- _Your objective_
Through to the final line, write out the records below exactly, omitting any images they contain.

- _Record set_
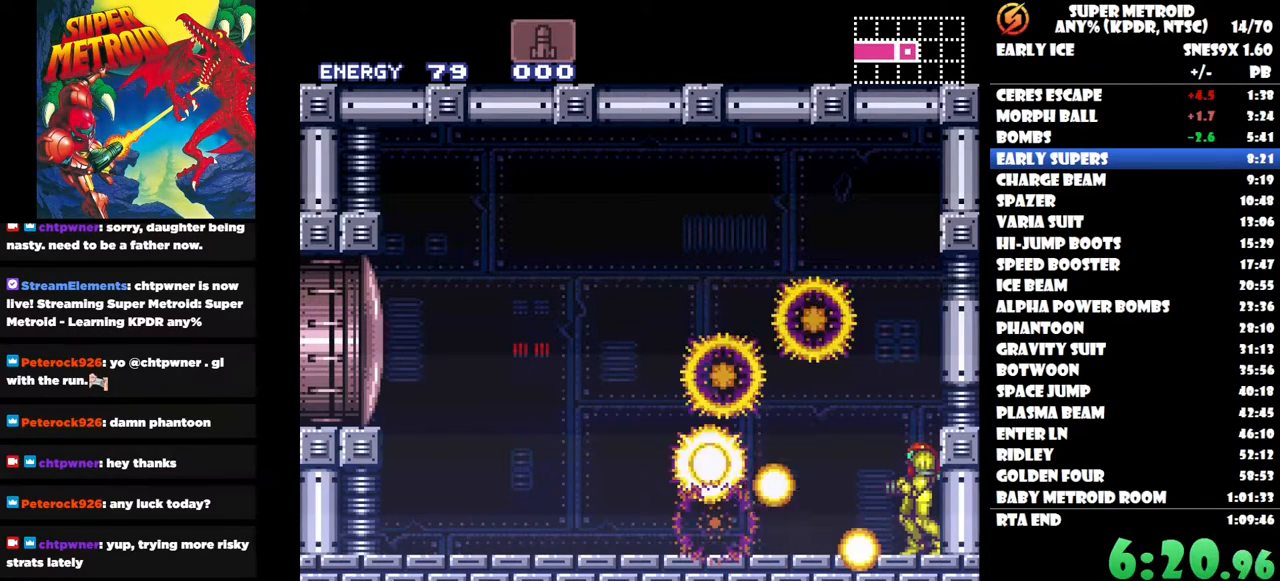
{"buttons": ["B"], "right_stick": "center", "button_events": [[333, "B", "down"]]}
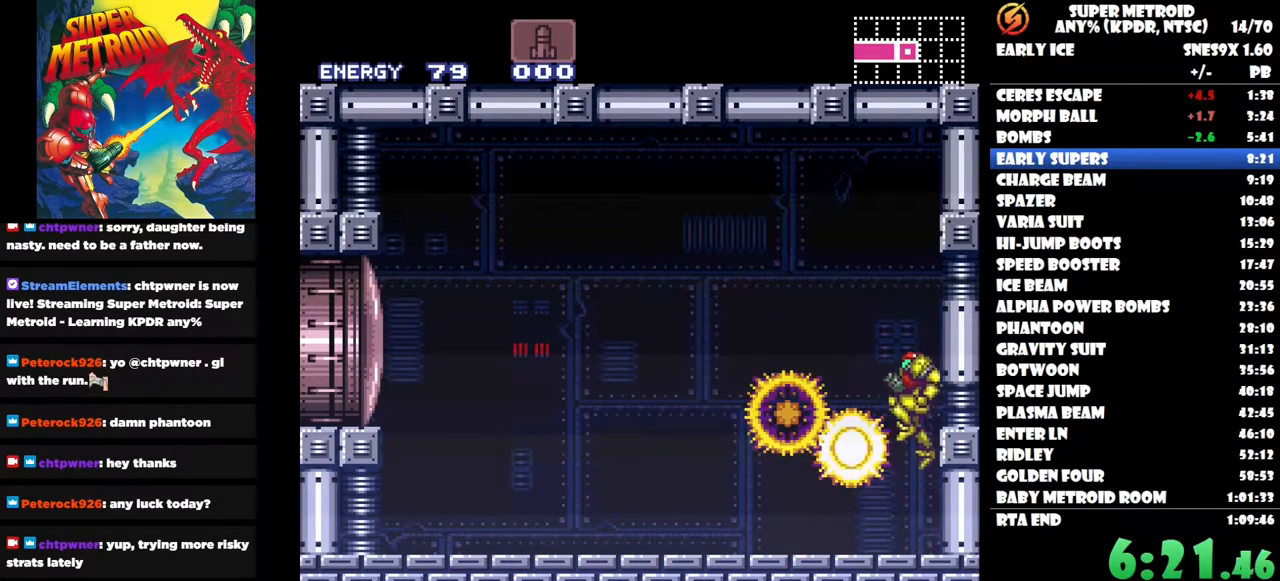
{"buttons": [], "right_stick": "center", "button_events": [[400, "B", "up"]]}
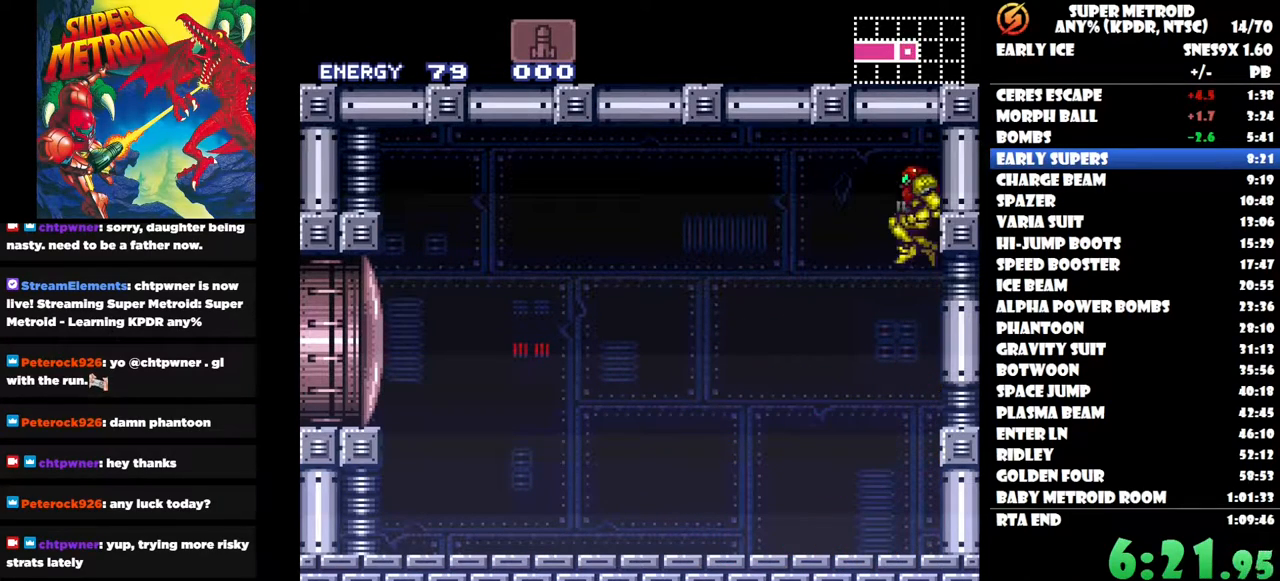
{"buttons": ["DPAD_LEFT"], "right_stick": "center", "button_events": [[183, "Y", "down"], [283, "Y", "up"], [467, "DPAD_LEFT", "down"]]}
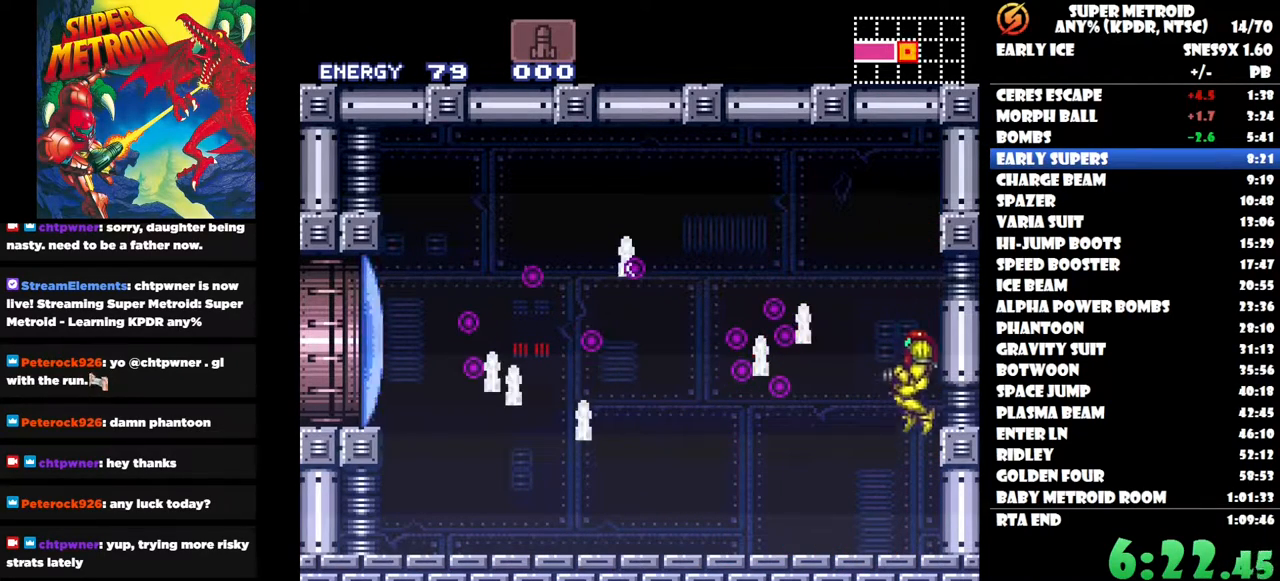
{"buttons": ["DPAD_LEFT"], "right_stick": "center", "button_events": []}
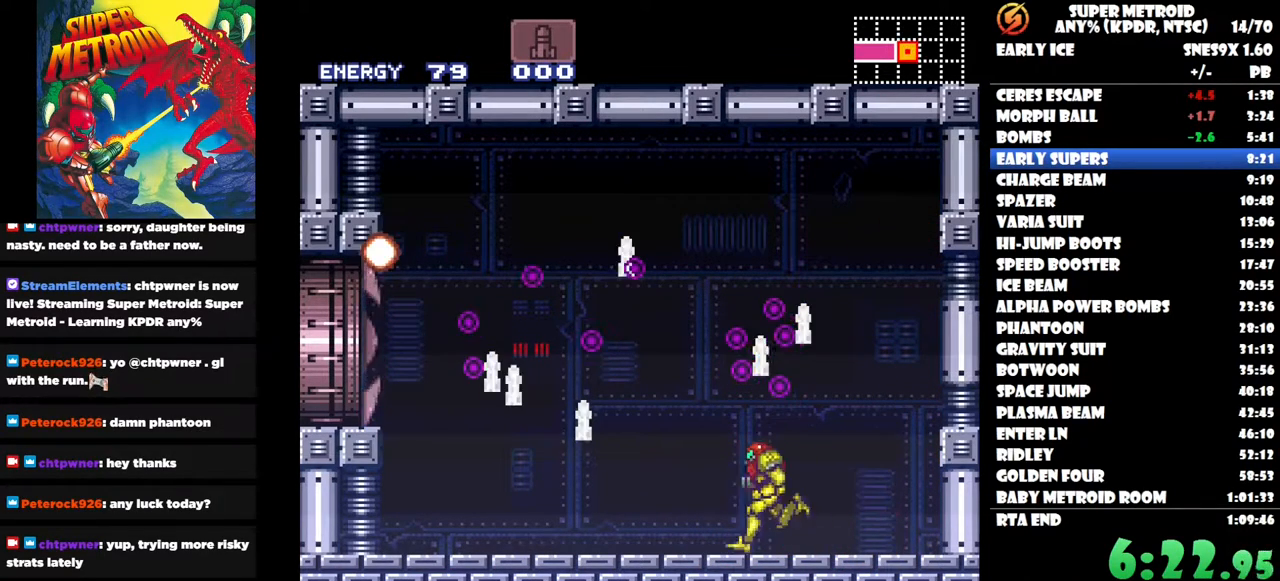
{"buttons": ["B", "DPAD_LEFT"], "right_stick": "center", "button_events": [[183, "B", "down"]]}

- _The answer_
{"buttons": ["B"], "right_stick": "center", "button_events": [[333, "B", "down"]]}
{"buttons": [], "right_stick": "center", "button_events": [[400, "B", "up"]]}
{"buttons": ["DPAD_LEFT"], "right_stick": "center", "button_events": [[183, "Y", "down"], [283, "Y", "up"], [467, "DPAD_LEFT", "down"]]}
{"buttons": ["DPAD_LEFT"], "right_stick": "center", "button_events": []}
{"buttons": ["B", "DPAD_LEFT"], "right_stick": "center", "button_events": [[183, "B", "down"]]}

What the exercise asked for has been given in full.